Should Biden raise the refugee cap and sign the presidential determination tomorrow, it would swiftly alter the prospects for thousands of refugees, though the 62,500 cap would still be mostly an aspiration, as resettlement infrastructure may take months to be rebuilt. Nevertheless, the resettlement community wants a presidential determination as soon as possible. Congress has appropriated enough funds to resettlement agencies to begin to meet a higher admissions goal in fiscal year 2021 through existing capacity, Owen said. The administration is expected to raise the cap the following year to 125,000, and resettlement agencies will need additional resources.
But without a new cap, agencies cannot even begin building toward a specific goal. “It’s only making their job and our job harder by holding it up,” Hetfield said.
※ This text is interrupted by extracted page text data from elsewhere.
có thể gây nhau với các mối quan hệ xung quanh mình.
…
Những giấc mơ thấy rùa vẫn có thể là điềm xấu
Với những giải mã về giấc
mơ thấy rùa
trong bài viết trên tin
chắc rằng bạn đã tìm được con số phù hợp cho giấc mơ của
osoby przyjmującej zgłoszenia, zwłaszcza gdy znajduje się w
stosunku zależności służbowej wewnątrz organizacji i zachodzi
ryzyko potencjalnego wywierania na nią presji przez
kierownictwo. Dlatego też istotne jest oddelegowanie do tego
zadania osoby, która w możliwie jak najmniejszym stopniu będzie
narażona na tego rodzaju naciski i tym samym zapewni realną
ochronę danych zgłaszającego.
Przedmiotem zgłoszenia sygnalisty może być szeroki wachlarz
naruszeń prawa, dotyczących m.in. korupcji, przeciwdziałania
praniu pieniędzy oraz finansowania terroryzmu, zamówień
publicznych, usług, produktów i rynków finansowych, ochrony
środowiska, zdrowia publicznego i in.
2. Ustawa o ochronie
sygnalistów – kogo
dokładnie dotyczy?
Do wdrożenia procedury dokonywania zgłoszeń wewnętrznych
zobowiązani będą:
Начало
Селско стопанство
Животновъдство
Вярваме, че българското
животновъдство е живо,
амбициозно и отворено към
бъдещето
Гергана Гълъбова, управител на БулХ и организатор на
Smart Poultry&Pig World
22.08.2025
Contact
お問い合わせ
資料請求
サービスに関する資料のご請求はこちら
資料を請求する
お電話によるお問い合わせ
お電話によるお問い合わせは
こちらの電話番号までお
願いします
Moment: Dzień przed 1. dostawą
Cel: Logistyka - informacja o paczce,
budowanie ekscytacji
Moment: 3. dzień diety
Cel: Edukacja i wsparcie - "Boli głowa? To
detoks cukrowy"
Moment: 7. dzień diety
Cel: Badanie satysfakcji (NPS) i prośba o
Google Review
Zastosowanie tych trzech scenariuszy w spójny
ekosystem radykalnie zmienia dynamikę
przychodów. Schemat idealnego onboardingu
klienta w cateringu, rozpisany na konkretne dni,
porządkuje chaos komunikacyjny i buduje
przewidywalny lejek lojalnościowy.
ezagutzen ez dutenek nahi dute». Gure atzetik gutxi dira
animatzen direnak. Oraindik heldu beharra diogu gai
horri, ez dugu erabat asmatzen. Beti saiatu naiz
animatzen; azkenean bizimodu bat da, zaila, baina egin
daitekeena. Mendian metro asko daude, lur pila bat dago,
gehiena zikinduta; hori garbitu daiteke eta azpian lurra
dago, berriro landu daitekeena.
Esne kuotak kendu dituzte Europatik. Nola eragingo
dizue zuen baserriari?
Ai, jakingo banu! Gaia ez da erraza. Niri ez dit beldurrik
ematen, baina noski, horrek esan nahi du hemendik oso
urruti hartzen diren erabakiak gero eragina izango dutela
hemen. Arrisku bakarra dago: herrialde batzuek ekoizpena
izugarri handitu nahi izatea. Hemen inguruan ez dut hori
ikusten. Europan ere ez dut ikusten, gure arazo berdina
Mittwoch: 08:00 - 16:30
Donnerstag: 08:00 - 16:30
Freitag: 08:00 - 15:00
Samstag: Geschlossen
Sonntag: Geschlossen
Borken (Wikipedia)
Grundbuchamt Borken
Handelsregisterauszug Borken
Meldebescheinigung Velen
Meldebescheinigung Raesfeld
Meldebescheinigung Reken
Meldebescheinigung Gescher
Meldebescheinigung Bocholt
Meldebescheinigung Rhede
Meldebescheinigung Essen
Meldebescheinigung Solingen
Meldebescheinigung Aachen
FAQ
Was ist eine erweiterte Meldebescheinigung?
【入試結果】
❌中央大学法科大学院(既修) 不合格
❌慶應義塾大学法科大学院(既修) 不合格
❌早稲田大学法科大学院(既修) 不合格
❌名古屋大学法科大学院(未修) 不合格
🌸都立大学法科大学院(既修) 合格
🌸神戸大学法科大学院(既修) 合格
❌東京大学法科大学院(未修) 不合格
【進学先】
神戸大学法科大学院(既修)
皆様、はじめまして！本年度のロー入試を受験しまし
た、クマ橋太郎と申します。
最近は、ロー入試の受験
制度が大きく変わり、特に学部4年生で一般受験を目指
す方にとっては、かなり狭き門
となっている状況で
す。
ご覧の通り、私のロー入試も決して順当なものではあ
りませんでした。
Refugee resettlement is labor-intensive and requires a lot of up-front investment. Community volunteers get a profile of the family in advance and prepare specifically for that family. “I have multiple offices that have lists of community members ready and they’re just waiting to be assigned refugees so they can start welcoming,” said Stacey Clack, Midwest faith community organizer for CWS. Already, the canceled flights mean communities eager and ready to welcome refugee families are struggling with logistics, and some expenses are unrecoverable.
“From the refugee side, if the paperwork expires, it can set you back months or years,” Clack said. She recalled welcoming a refugee family whose child was severely injured. The doctor told her that if the child had arrived just a week later, he would not have survived. Each day the administration delays, she said, endangers lives.
“If I could have a cup of coffee with Biden and have that moment of conversation, I would tell him the story of that little boy and how lifesaving it is and how some of these families don’t have another day to wait,” she said.